Required action -
Please repeat exactly the line containing "Jaschek Trio / Portrait(CD-R)" and each line after it in the records below, through the last.
----- Source data -----
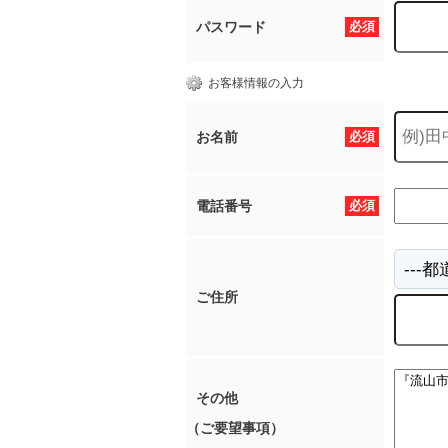
パスワード
必須
お客様情報の入力
お名前
必須
電話番号
必須
ご住所
その他
（ご要望事項）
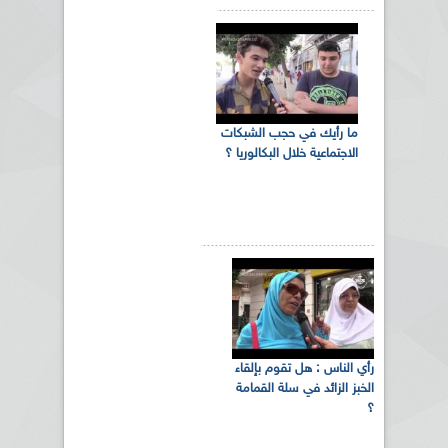
ما رأيك في حجب الشبكات
الاجتماعية خلال البكالوريا ؟
رأي الناس : هل تقوم بإلقاء
الخبز الزائد في سلة القمامة
؟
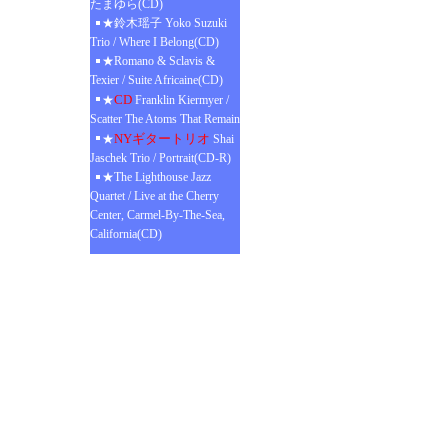
たまゆら(CD)
★鈴木瑶子 Yoko Suzuki
Trio / Where I Belong(CD)
★Romano & Sclavis &
Texier / Suite Africaine(CD)
CD
★
Franklin Kiermyer /
Scatter The Atoms That Remain
NYギタートリオ
★
Shai
Jaschek Trio / Portrait(CD-R)
★The Lighthouse Jazz
Quartet / Live at the Cherry
Center, Carmel-By-The-Sea,
California(CD)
-----
Answer below -
Jaschek Trio / Portrait(CD-R)
★The Lighthouse Jazz
Quartet / Live at the Cherry
Center, Carmel-By-The-Sea,
California(CD)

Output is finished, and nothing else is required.